Published online by Cambridge University Press: 05 June 2016
The ecological effects of red wood ants of the Formica rufa group extend over several trophic levels. Due to their multiple roles in the environment they can be referred to both as keystone species and ecosystem engineers. Therefore any change to their status and distribution affects not only the ants themselves but a more widespread suite of species (including myrmecophiles and myrmecochorous plants) and ecosystem processes such as nutrient cycling (see Chapters 6, 7, 8 and 9).
Where they occur, wood ants are usually populous and, as such, they need abundant and stable resources and favourable abiotic conditions for reproduction. However, while the workers are numerous, only queens and males reproduce, which is why effective population sizes and thereby conservation needs are easily underestimated. In addition, it is large colony size which makes the wood ants vulnerable, because they need relatively large habitat patches with stable food sources to maintain viable colony functions. Therefore, loss of suitable breeding habitat is a major threat and many of the red wood ants have a status as ‘near threatened species’ globally (see Table 1.1 in Chapter 1). However, habitat loss is far from the sole threat since pollution, climate change and natural causes of decline (e.g. pathogens) also have an effect on red wood ants.
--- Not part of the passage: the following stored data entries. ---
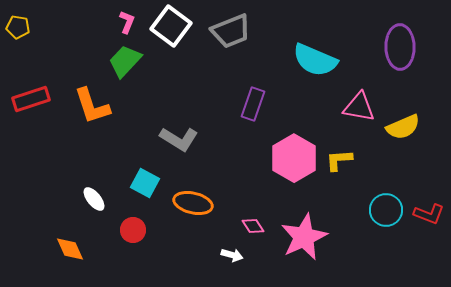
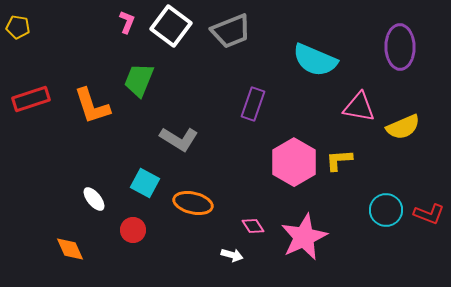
green trapezoid: moved 14 px right, 19 px down; rotated 21 degrees counterclockwise
pink hexagon: moved 4 px down
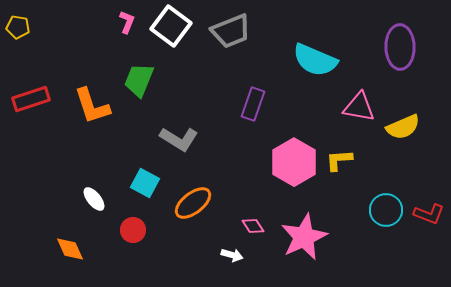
orange ellipse: rotated 51 degrees counterclockwise
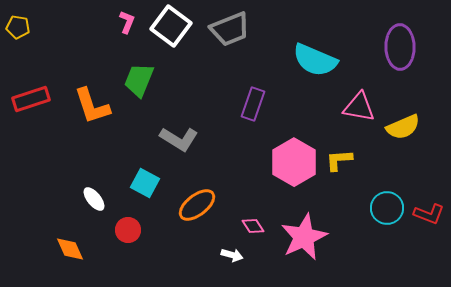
gray trapezoid: moved 1 px left, 2 px up
orange ellipse: moved 4 px right, 2 px down
cyan circle: moved 1 px right, 2 px up
red circle: moved 5 px left
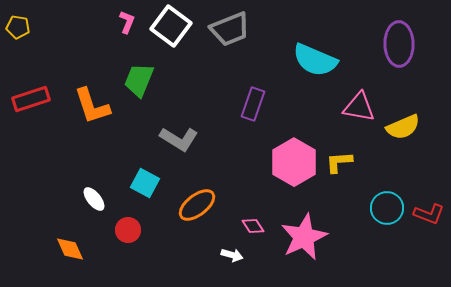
purple ellipse: moved 1 px left, 3 px up
yellow L-shape: moved 2 px down
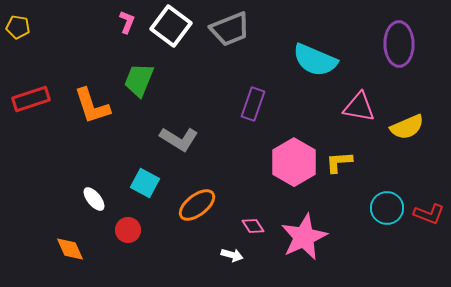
yellow semicircle: moved 4 px right
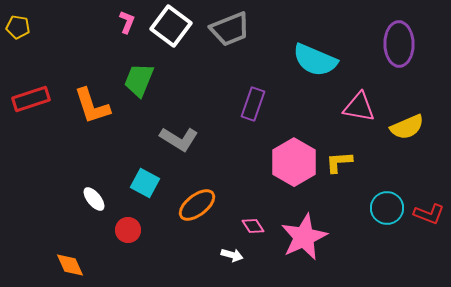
orange diamond: moved 16 px down
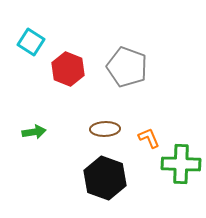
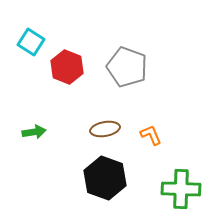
red hexagon: moved 1 px left, 2 px up
brown ellipse: rotated 8 degrees counterclockwise
orange L-shape: moved 2 px right, 3 px up
green cross: moved 25 px down
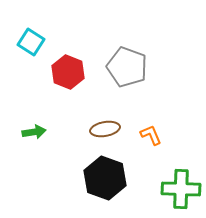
red hexagon: moved 1 px right, 5 px down
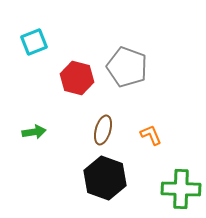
cyan square: moved 3 px right; rotated 36 degrees clockwise
red hexagon: moved 9 px right, 6 px down; rotated 8 degrees counterclockwise
brown ellipse: moved 2 px left, 1 px down; rotated 64 degrees counterclockwise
The threats against wood ants can be categorised as: (1) harmful changes in availability or quality of food (e.g. loss of aphids, contamination of food); (2) loss of suitable habitat (e.g. increase of agricultural and urban areas); (3) changes in climatic conditions (e.g. climate change, microclimate change); (4) natural causes of decline; and (5) their interactions. These threats, and how they can be addressed, are the subject of this chapter.
Habitat management
Wood ants are mainly forest-dwelling animals. Their large colonies are dependent on vast aphid populations living in tree canopies. Therefore, the most extreme events affecting wood ants are in relation to forest management, which has also been the focus of much of the published literature. Severe forest management practices such as clear felling, or felling with some retention trees, clearly cause negative biotic and abiotic changes in the environment, and for wood ants this means changing the availability of aphid-originated food and microclimate (Figure 12.1).